**Directive 1:**
Reproduce word for word the part of the SXSW review below that begins with the words "Following a set" and ends with "a button-down world.".
━━━ Passage shown ━━━
I ended the day by moderating a panel about Creem, the upstart Detroit rock magazine
that championed punk and heavy metal through the '70s. Avoiding the usual nostalgia fest,
the eight veteran editors laughed in the face of the glum predictions cited above.
"There is no bad time for music," Dave Marsh said. "There's just a time
when you're not paying attention."
Friday showcases, 9 p.m.-2:30 a.m.
First stop of the night: the Living Room. Backed by Austin's Playthings, grandfatherly
crooner Harvey Sid Fisher punctuated his set of wacky lounge/rockabilly with Don
Rickles-like one-liners. "The music business is tough," he said. "There've
been times when I've had bread and water, and times when I had nothing."
Following a set of no-holds-barred glam-punk by Cleveland's Cobra Verde, the revelation
of the conference was Chicago's Fire Show. Celebrating a new release on Perishable, the
quartet mesmerized by pairing loopy dub rhythms with slashing art-punk guitar--Can meets
Wire and Television--while singer "M. Resplendent" hurled himself around like
Shut out of Ike Turner's much-ballyhooed comeback gig at Antone's, I shuffled over to
the Speakeasy for the Original Brothers and Sister of Love, a sextet from Ann Arbor,
Mich., that evoked a modern, harder-rocking Fairport Convention. The night ended with
Stew, the leader of L.A.'s psychedelic-popsters the Negro Problem, who performed a set of
funny but affecting solo tunes about the trials of rehab, unconventional sexual
proclivities and being a stone cold eccentric in a button-down world.
Saturday showcases, noon-2 a.m.
I skipped the last day of panels to hear even more music, which, after all, is the
point of SXSW. According to a report in the Austin Chronicle, I didn't miss much except
for an entertaining session with Ozzy's manager/spouse, Sharon Osbourne. Metal's Iron Lady
said her brief relationship with Smashing Pumpkin Billy Corgan ended when she dared
question his concept for a video: "It [expletive] big time [expletive], and I had to
tell him that."
Meanwhile, the coolest party of the conference was under way in the backyard of a
barbecue joint called Pok-E-Jo's. Chicago's Hideout transferred the vibe of its beloved
dive off Elston to Texas as kids played in a sandpit in front of the stage, owner Tim
Tuten introduced bands with his typically gonzo rants, and musical highlights came from
Chicago power-popsters Frisbie and Catherine Irwin and Dave Gay of Freakwater.
━━━
**Directive 2:**
In the listing below, write out word for word the part that begins with the line containing "Thời gian giới" and ends with the line containing "último año de", including both of those lines. Leave the pictures out.
━━━ Available data ━━━
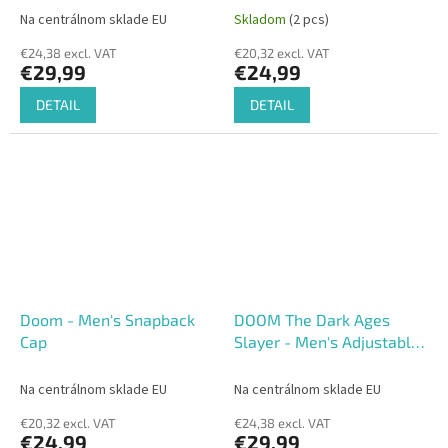
Na centrálnom sklade EU
Skladom
(2 pcs)
€24,38 excl. VAT
€20,32 excl. VAT
€29,99
€24,99
DETAIL
DETAIL
Doom - Men's Snapback
DOOM The Dark Ages
Cap
Slayer - Men's Adjustable
Cap
Na centrálnom sklade EU
Na centrálnom sklade EU
€20,32 excl. VAT
€24,38 excl. VAT
€24,99
€29,99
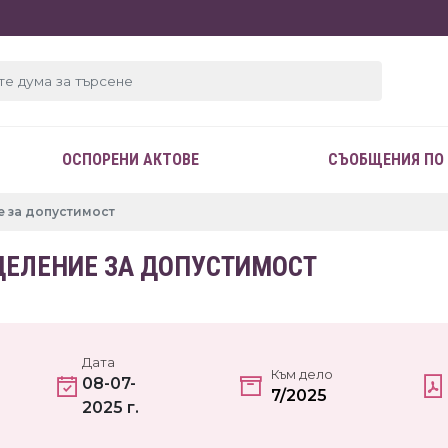
ОСПОРЕНИ АКТОВЕ
СЪОБЩЕНИЯ ПО
 за допустимост
ДЕЛЕНИЕ ЗА ДОПУСТИМОСТ
Дата
Към дело
08-07-
7/2025
2025 г.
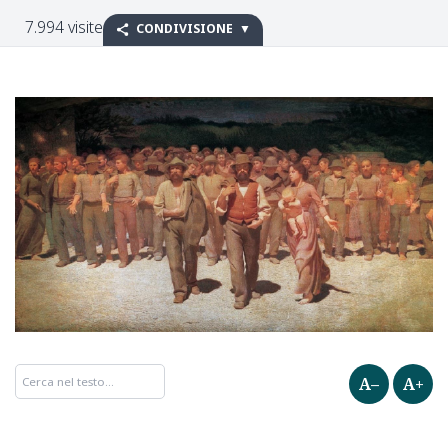
7.994 visite
CONDIVISIONE
A–
A+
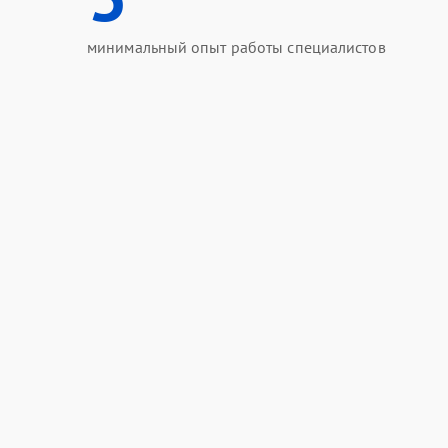
минимальный опыт работы специалистов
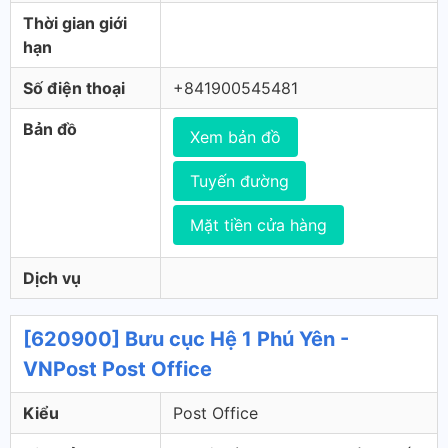
Thời gian giới
hạn
Số điện thoại
+841900545481
Bản đồ
Xem bản đồ
Tuyến đường
Mặt tiền cửa hàng
Dịch vụ
[620900] Bưu cục Hệ 1 Phú Yên -
VNPost Post Office
Kiểu
Post Office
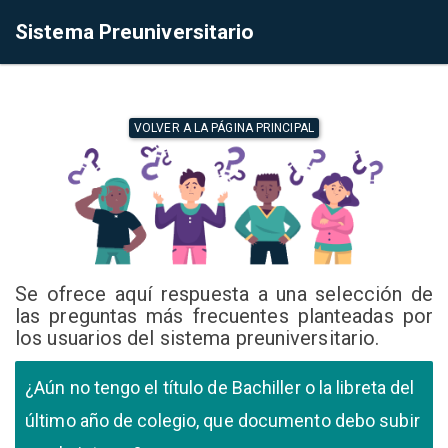
Sistema Preuniversitario
VOLVER A LA PÁGINA PRINCIPAL
Se ofrece aquí respuesta a una selección de
las preguntas más frecuentes planteadas por
los usuarios del sistema preuniversitario.
¿Aún no tengo el título de Bachiller o la libreta del
último año de colegio, que documento debo subir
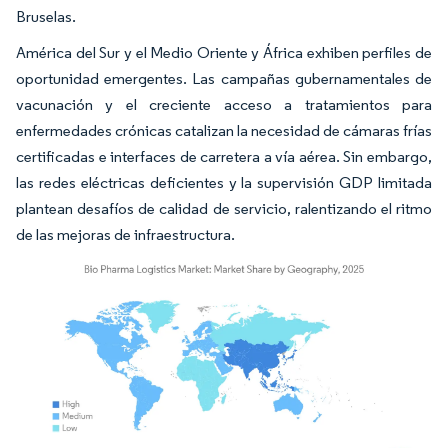
Bruselas.
América del Sur y el Medio Oriente y África exhiben perfiles de
oportunidad emergentes. Las campañas gubernamentales de
vacunación y el creciente acceso a tratamientos para
enfermedades crónicas catalizan la necesidad de cámaras frías
certificadas e interfaces de carretera a vía aérea. Sin embargo,
las redes eléctricas deficientes y la supervisión GDP limitada
plantean desafíos de calidad de servicio, ralentizando el ritmo
de las mejoras de infraestructura.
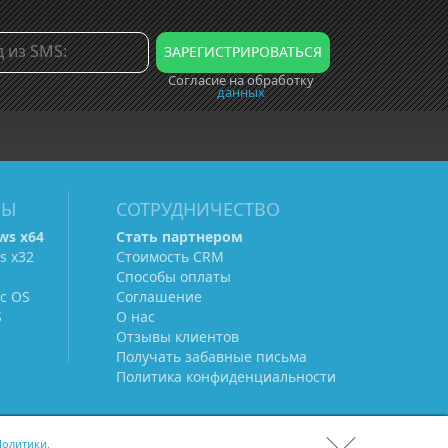
Согласие на обработку
данных
МЫ
СОТРУДНИЧЕСТВО
ws х64
Стать партнером
s х32
Стоимость CRM
Способы оплаты
c OS
Соглашение
S
О нас
Отзывы клиентов
Получать забавные письма
Политика конфиденциальности
олитики.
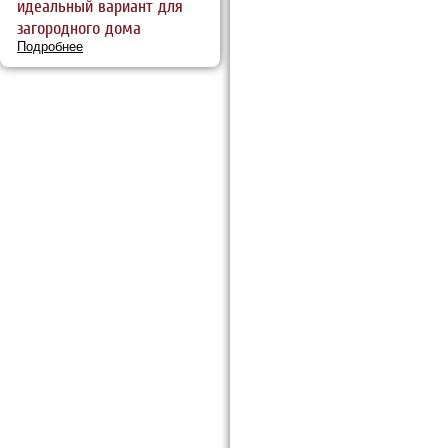
идеальный вариант для
загородного дома
Подробнее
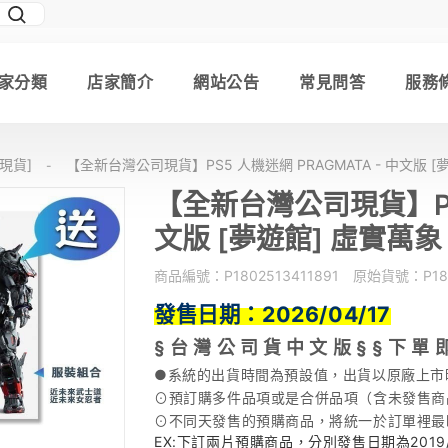
家分類
店家簡介
網站公告
常見問答
服務
 [現貨]
【全新台灣公司現貨】PS5 人機迷網 PRAGMATA - 中文版 [
-
【全新台灣公司現貨】PS5
文版 [夢遊館] 虛實萬象
商品編號：
P1802513411891
原始貨號：
P18
2026/04/17
發售日期：
§ 台 灣 公 司 貨 中 文 版 § § 下 單 
●系統的出貨時間為預設值，出貨以原廠上市
⊙預訂購多件品項或是合併品項（含未發售商
⊙不同天發售的預購商品，將統一於訂單裡最
EX:下訂兩片預購商品，分別發售日期為2019/12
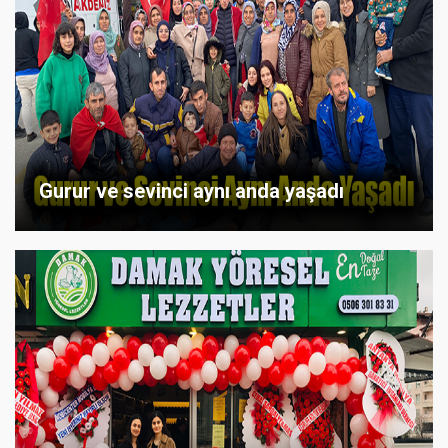
Gurur ve sevinci aynı anda yaşadı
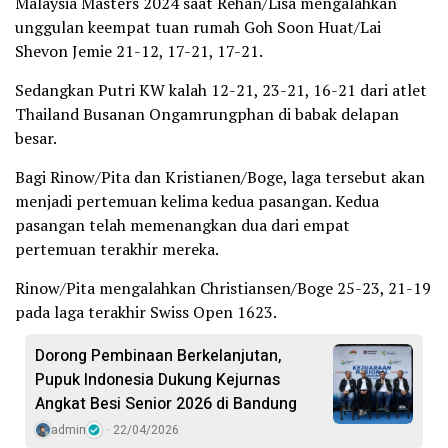
Malaysia Masters 2024 saat Rehan/Lisa mengalahkan
unggulan keempat tuan rumah Goh Soon Huat/Lai
Shevon Jemie 21-12, 17-21, 17-21.
Sedangkan Putri KW kalah 12-21, 23-21, 16-21 dari atlet
Thailand Busanan Ongamrungphan di babak delapan
besar.
Bagi Rinow/Pita dan Kristianen/Boge, laga tersebut akan
menjadi pertemuan kelima kedua pasangan. Kedua
pasangan telah memenangkan dua dari empat
pertemuan terakhir mereka.
Rinow/Pita mengalahkan Christiansen/Boge 25-23, 21-19
pada laga terakhir Swiss Open 1623.
Dorong Pembinaan Berkelanjutan,
Pupuk Indonesia Dukung Kejurnas
Angkat Besi Senior 2026 di Bandung
admin
22/04/2026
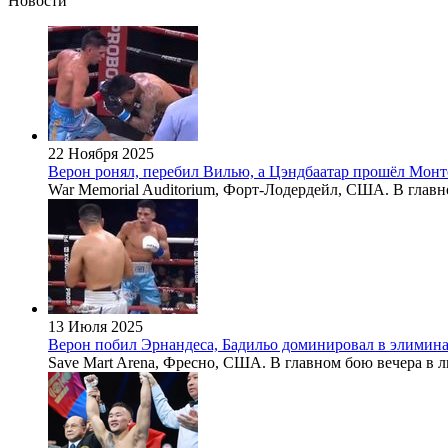
Новости
22 Ноября 2025
Верон ронял, перебил Вилью, а Цэндбаатар прошёл Монт
War Memorial Auditorium, Форт-Лодердейл, США. В главн
13 Июля 2025
Верон побил Эрнандеса, Бадильо доминировал в элимина
Save Mart Arena, Фресно, США. В главном бою вечера в ли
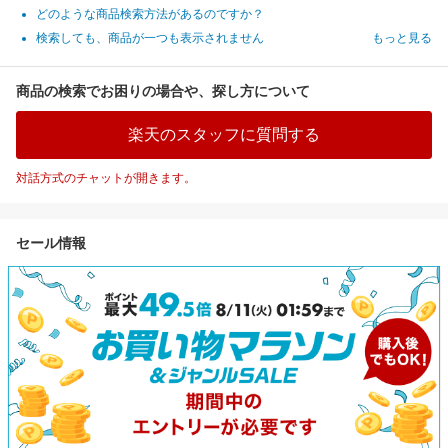
どのような商品検索方法があるのですか？
検索しても、商品が一つも表示されません
もっと見る
商品の検索でお困りの場合や、探し方について
楽天のスタッフに質問する
対話方式のチャットが開きます。
セール情報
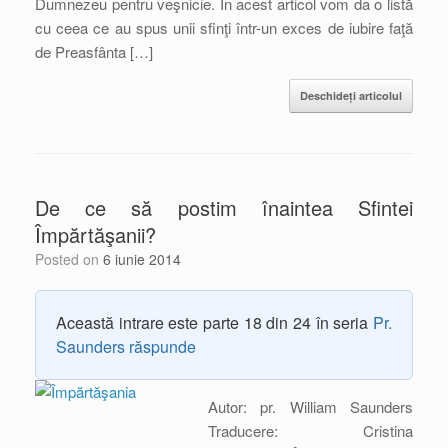
Dumnezeu pentru veşnicie. În acest articol vom da o listă
cu ceea ce au spus unii sfinţi într-un exces de iubire faţă
de Preasfânta […]
Deschideți articolul
De ce să postim înaintea Sfintei
Împărtăşanii?
Posted on
6 iunie 2014
Această intrare este parte 18 din 24 în seria
Pr.
Saunders răspunde
Autor: pr. William Saunders
Traducere: Cristina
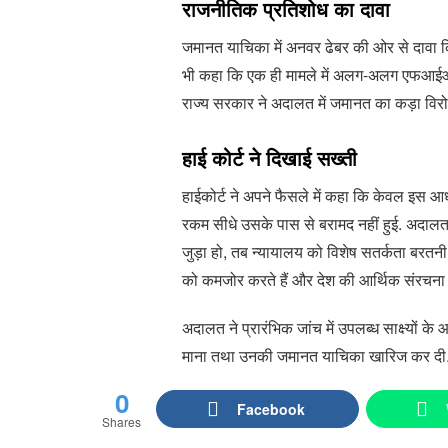
राजनीतिक प्रतिशोध का दावा
जमानत याचिका में अनवर ढेबर की ओर से दावा किय
भी कहा कि एक ही मामले में अलग-अलग एफआईआर द
राज्य सरकार ने अदालत में जमानत का कड़ा विर
हाई कोर्ट ने दिखाई सख्‍ती
हाईकोर्ट ने अपने फैसले में कहा कि केवल इस आ
रकम सीधे उसके पास से बरामद नहीं हुई. अदाल
जुड़ा हो, तब न्यायालय को विशेष सतर्कता बरतनी 
को कमजोर करते हैं और देश की आर्थिक संरचना 
अदालत ने प्रारंभिक जांच में उपलब्ध साक्ष्यों 
माना तथा उनकी जमानत याचिका खारिज कर दी
0
Facebook
Shares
━━━
**Task result 1:**
Following a set of no-holds-barred glam-punk by Cleveland's Cobra Verde, the revelation
of the conference was Chicago's Fire Show. Celebrating a new release on Perishable, the
quartet mesmerized by pairing loopy dub rhythms with slashing art-punk guitar--Can meets
Wire and Television--while singer "M. Resplendent" hurled himself around like
Shut out of Ike Turner's much-ballyhooed comeback gig at Antone's, I shuffled over to
the Speakeasy for the Original Brothers and Sister of Love, a sextet from Ann Arbor,
Mich., that evoked a modern, harder-rocking Fairport Convention. The night ended with
Stew, the leader of L.A.'s psychedelic-popsters the Negro Problem, who performed a set of
funny but affecting solo tunes about the trials of rehab, unconventional sexual
proclivities and being a stone cold eccentric in a button-down world.

**Task result 2:**
Thời gian giới
hạn
Số điện thoại
+841900545481
Bản đồ
Xem bản đồ
Tuyến đường
Mặt tiền cửa hàng
Dịch vụ
[620900] Bưu cục Hệ 1 Phú Yên -
VNPost Post Office
Kiểu
Post Office
Sistema Preuniversitario
VOLVER A LA PÁGINA PRINCIPAL
Se ofrece aquí respuesta a una selección de
las preguntas más frecuentes planteadas por
los usuarios del sistema preuniversitario.
¿Aún no tengo el título de Bachiller o la libreta del
último año de colegio, que documento debo subir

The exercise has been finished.